Gudauri () is a ski resort located on the south-facing plateau of The Greater Caucasus Mountain Range in Georgia. The resort is situated in the Stepantsminda District, along the Georgian Military Highway near the Jvari Pass, at an elevation of 2,200 meters (7,200 ft.) above sea level. Gudauri lies  to the north of the Georgian capital Tbilisi. The resort offers high quality skiing opportunities. The slopes of Gudauri are above the tree line and considered to be avalanche-safe. The ski season lasts from December to April. Heliskiing is available throughout the season.

Heliski
Heliskiing provides skiers with almost unrestricted access to local mountains. Skiers can experience runs at altitudes between 1,500 and 4,200 meters above sea level.

Ski touring

The Gudauri Resort area and Mount Kazbek massif provide options for ski touring - is a great way to access nature as it was intended to be seen. 
The lifts provide easy access to the mountain wilderness that make this region special. With the necessary equipment and a bit of hard work, riders will be able to escape the crowds on the slopes and find some great skiing.

Speed riding and paragliding
Gudauri is Georgia's most renowned site for speedriding and paragliding. Experienced instructors are employed to accompany customers in the said activities.

Routes and lifts
Gudauri has more than 64km of ski runs and 15 lifts. The bottom station of first ski lift called pirveli is at 1,990 m above sea level and the top station of the last ski lift is at 3,279 m, called Sadzele.
The lifts are made by the Austrian-Swiss manufacturer Doppelmayr. The first lift (Pirveli) is 1,010 m long (three chairs), the second (Soliko) is 2,310 m long (four chairs) and the third (Snow Park) is 1,060 m long (three chairs). There are in overall already 15 Ski Lifts including Gondola types ("Gudaura" and "Kobi-Gudauri"): 1. PIRVELI (3 persons); 2. SOLIKO (3 persons); 3. KUDEBI (3 persons); 4. SNOW PARK (3 persons); 5. KUDEBI II (6 persons); 6. SADZELE (4 persons); 7. ZUMA (1 person); 8. GUDAURA (10 persons); 9. SHINO (6 persons); 10. ALPINA (1 person); 11. BOMBORA (1 person); 12. BABY (1 person); 13. KOBI - GUDAURI I (10 persons); 14. KOBI - GUDAURI II (10 persons) 15. KOBI - GUDAURI III (10 persons). The most recent construction Is Kobi-Gudauri 1, 2 and 3 with 7.5 km, 111 Gondola Lifts, 6 Stations and the capacity of serving 2800 passengers in an hour. The lifts work from 10:00 to 16:00, and from 9:00 to 17:00 in the later season when the day light is longer.

[Source data]
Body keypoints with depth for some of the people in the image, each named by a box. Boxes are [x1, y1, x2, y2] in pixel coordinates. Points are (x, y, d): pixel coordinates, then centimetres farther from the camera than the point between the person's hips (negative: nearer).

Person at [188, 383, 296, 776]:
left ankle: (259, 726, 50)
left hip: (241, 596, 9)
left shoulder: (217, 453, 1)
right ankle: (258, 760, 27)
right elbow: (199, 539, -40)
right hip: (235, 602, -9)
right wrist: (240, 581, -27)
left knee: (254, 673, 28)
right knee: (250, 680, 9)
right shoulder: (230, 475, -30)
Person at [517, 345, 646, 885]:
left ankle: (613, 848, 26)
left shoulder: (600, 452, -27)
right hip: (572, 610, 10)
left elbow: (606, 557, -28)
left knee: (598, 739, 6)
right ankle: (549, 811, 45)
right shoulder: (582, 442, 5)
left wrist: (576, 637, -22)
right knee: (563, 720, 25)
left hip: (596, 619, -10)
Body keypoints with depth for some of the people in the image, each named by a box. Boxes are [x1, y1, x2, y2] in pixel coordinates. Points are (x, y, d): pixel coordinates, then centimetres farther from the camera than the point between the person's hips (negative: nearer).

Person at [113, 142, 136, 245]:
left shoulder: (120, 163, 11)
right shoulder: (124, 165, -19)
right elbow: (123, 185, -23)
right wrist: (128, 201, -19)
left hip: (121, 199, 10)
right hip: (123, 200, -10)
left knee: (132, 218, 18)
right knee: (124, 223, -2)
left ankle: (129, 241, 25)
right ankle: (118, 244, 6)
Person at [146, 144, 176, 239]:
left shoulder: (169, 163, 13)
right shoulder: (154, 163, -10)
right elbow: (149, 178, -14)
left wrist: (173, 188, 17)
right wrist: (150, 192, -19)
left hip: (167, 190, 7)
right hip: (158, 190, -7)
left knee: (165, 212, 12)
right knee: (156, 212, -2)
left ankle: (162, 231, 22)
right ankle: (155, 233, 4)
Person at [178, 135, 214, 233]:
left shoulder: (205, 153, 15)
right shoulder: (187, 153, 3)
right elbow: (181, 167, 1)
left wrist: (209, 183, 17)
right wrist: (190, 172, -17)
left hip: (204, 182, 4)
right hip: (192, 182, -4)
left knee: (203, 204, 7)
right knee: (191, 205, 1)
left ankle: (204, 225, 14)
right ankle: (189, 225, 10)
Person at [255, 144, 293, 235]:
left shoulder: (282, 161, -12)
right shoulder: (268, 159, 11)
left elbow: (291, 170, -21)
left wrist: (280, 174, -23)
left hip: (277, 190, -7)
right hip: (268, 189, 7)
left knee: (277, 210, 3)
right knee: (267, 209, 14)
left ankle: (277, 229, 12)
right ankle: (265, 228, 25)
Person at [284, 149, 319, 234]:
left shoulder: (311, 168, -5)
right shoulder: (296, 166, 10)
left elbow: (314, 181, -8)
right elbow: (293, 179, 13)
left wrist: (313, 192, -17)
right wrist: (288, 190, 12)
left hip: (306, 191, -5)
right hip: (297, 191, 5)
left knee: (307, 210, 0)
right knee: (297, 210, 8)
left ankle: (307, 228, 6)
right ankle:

**Parts of the exercise**
a) In the passage on Gudauri, which company made the resort's lifts?
b) Scale the entries starting with the line containing "right hip: (268, 189, 7)" and going on through the end of the entries. Rewrite every one of those lines, the person headers included, with each keypoint value (x, y and depth) multiplied by 2 and rounded to a whole number, halves up, and leave the box coordinates unchanged.

**Task responses**
a) The Austrian-Swiss manufacturer Doppelmayr.

b)
right hip: (536, 378, 14)
left knee: (554, 420, 6)
right knee: (534, 418, 28)
left ankle: (554, 458, 24)
right ankle: (530, 456, 50)
Person at [284, 149, 319, 234]:
left shoulder: (622, 336, -10)
right shoulder: (592, 332, 20)
left elbow: (628, 362, -16)
right elbow: (586, 358, 26)
left wrist: (626, 384, -34)
right wrist: (576, 380, 24)
left hip: (612, 382, -10)
right hip: (594, 382, 10)
left knee: (614, 420, 0)
right knee: (594, 420, 16)
left ankle: (614, 456, 12)
right ankle:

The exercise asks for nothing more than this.